• _RECORDS SUPPLIED_
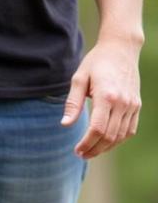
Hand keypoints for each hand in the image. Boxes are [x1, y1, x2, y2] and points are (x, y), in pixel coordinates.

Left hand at [62, 36, 141, 158]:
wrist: (122, 48)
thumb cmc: (96, 63)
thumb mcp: (79, 79)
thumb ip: (72, 103)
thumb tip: (65, 124)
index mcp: (107, 95)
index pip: (97, 129)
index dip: (86, 144)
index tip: (76, 150)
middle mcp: (123, 102)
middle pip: (109, 136)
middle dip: (94, 149)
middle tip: (81, 154)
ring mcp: (132, 104)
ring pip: (120, 136)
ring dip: (105, 148)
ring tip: (90, 151)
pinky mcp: (137, 105)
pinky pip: (130, 130)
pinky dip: (118, 140)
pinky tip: (105, 143)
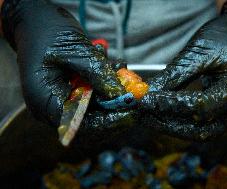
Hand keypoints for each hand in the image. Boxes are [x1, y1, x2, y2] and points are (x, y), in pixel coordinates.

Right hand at [1, 0, 124, 124]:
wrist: (34, 20)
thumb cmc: (47, 32)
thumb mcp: (75, 50)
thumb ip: (97, 73)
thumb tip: (120, 94)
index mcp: (45, 100)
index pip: (80, 124)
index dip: (107, 121)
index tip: (129, 110)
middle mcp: (52, 106)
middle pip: (89, 119)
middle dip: (113, 105)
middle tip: (132, 92)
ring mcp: (61, 99)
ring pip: (93, 107)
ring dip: (110, 92)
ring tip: (120, 71)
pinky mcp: (69, 91)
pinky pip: (91, 95)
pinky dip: (104, 84)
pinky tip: (111, 67)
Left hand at [139, 0, 226, 139]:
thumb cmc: (226, 36)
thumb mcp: (200, 51)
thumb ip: (175, 75)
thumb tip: (147, 93)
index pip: (201, 106)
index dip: (170, 105)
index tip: (145, 100)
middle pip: (200, 128)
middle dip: (166, 122)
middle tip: (140, 112)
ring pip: (199, 131)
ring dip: (170, 125)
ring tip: (146, 114)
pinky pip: (201, 125)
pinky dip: (180, 121)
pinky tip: (161, 114)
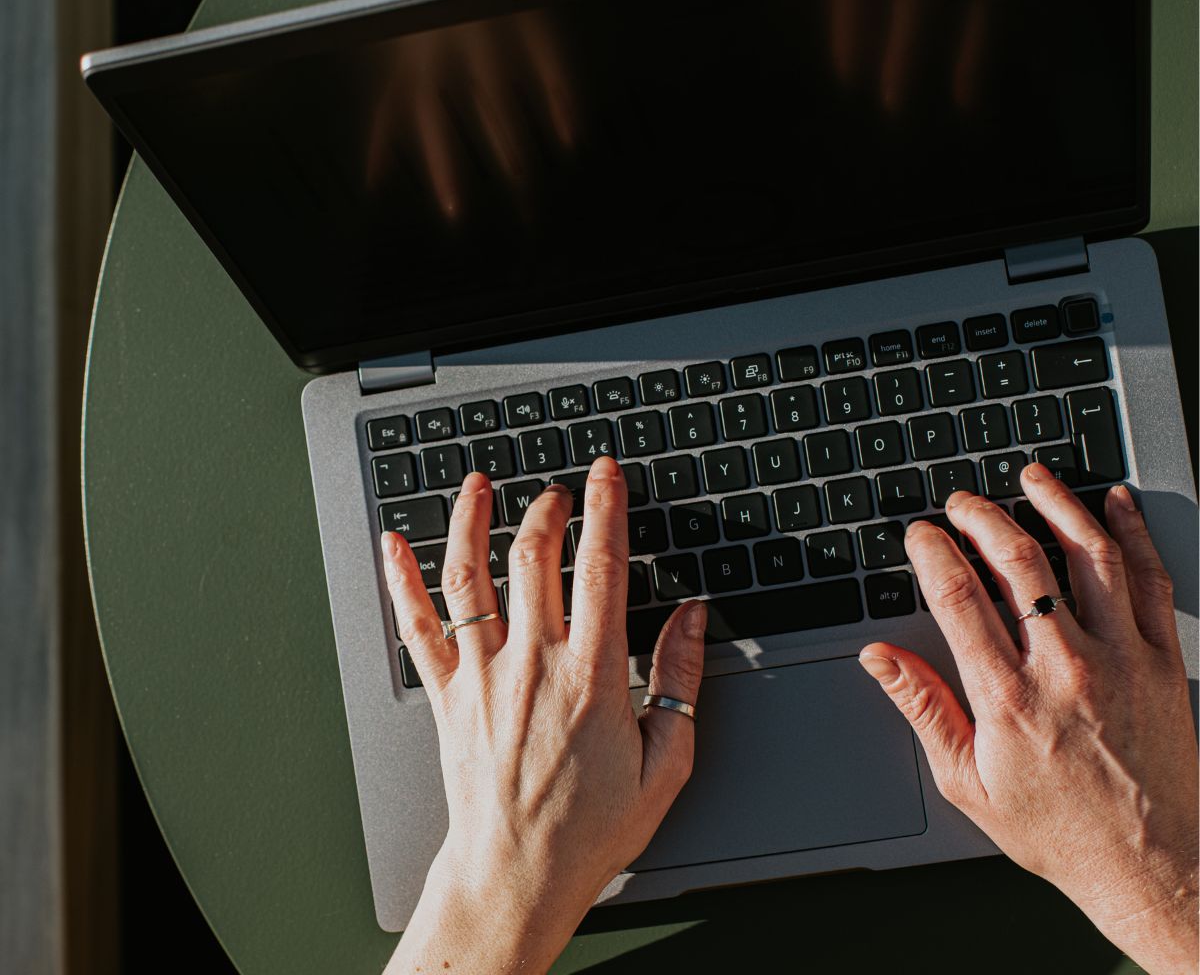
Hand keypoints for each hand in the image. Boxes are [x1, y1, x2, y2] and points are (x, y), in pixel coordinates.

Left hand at [381, 458, 706, 973]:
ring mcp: (482, 677)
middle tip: (558, 489)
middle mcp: (532, 665)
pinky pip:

• _REQUIRED ACTION_
Would you please reproduce the entries above, starting at the line with "middle tip: (140, 112)" and stopping after the line with "ring mcp: (482, 677)"? Omit any pictures.

• _SOLUTION_
middle tip: (140, 112)
ring pip: (199, 131)
ring dip: (170, 125)
ring tip: (146, 114)
pinky pip: (201, 125)
pinky dip: (180, 121)
pinky tip: (161, 114)
Hand keypoints for each hand in the image. Boxes are [x1, y1, x2, y2] and points are (x, y), in pixel coordinates.

Left hand at [381, 458, 706, 973]:
ring mcp: (482, 677)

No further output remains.